Bogeyface is spot on. If I were mum of Boy 2 I would tell him it served him right for being so cavalier with his phone. If Boy1's mum is generous enough to offer a contribution, I would be very grateful, but would not expect it.

pictish · 18/10/2016 09:58

"Playing a ball game in a playground is expected, standing near or in the middle of it with your phone out is stupid and an accident waiting to happen."

But the ball didn't just find it's way over to boy 2 by accident...it wasn't a wayward hit from being too close to the action...it was kicked right at him deliberately.

If you kick a ball right at someone and smash their stuff, it's your fault!

NightWanderer · 18/10/2016 09:59

If it was my son's phone that got broken, then I wouldn't expect the other boy to pay. If if was my son who kicked the ball, then I'd probably offer to pay half. I do think he shouldn't have been playing with his phone in the playground, so really it's his fault.

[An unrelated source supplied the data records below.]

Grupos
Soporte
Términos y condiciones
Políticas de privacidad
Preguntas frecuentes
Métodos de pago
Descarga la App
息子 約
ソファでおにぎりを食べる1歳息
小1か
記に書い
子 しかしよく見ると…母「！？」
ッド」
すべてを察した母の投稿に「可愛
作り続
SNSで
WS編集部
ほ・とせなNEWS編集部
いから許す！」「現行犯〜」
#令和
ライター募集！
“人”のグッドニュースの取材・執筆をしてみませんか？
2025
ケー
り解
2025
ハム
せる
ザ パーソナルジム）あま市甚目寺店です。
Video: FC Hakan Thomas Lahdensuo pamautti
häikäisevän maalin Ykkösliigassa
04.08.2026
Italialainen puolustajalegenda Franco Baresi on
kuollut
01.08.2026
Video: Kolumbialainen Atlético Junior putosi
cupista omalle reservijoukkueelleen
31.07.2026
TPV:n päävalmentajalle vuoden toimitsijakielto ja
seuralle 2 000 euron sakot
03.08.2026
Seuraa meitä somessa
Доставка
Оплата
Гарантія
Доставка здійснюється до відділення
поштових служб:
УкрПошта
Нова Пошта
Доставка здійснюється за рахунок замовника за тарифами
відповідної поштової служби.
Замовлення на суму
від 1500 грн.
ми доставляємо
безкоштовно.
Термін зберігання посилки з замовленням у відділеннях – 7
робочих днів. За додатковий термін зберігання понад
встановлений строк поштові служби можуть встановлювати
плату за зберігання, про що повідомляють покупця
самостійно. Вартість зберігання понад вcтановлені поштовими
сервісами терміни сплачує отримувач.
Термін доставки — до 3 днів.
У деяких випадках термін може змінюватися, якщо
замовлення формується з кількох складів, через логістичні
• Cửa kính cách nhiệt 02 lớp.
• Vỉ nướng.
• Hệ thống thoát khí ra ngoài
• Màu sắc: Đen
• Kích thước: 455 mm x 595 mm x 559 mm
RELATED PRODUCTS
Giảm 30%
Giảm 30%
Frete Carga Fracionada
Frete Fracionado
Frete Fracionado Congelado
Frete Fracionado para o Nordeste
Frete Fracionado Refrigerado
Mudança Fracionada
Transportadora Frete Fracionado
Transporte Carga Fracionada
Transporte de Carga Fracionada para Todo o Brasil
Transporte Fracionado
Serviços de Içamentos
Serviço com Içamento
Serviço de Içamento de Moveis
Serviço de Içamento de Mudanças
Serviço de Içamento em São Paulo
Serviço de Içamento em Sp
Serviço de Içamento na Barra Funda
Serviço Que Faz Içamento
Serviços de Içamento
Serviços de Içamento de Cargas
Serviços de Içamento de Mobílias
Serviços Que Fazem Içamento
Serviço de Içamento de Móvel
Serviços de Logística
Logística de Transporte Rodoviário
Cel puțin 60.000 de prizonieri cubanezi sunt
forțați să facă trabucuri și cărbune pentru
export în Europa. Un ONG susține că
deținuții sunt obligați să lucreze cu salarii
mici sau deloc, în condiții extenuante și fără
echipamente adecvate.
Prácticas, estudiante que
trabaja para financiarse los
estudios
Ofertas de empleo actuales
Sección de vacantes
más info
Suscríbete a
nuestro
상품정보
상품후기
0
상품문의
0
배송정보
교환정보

WhooooAmI24601 · 18/10/2016 10:00

I don't think Boy 2's parents should expect Boy 1's parents to cover the cost of the phone; if you play football with a phone in your hands, this is what happens.

DS1 left his phone in his school bag which was on the cloakroom floor. A mate accidentally trod on the bag and cracked the screen. DS1 was told he'd have to use his savings to replace the screen because he'd not taken good enough care of it. This situation is similar; if they take care of their stuff it won't get broken.

FleurThomas · 18/10/2016 10:01

Accident. No need to pay. Also a useful lesson for Boy 2 about mobile phone use at school.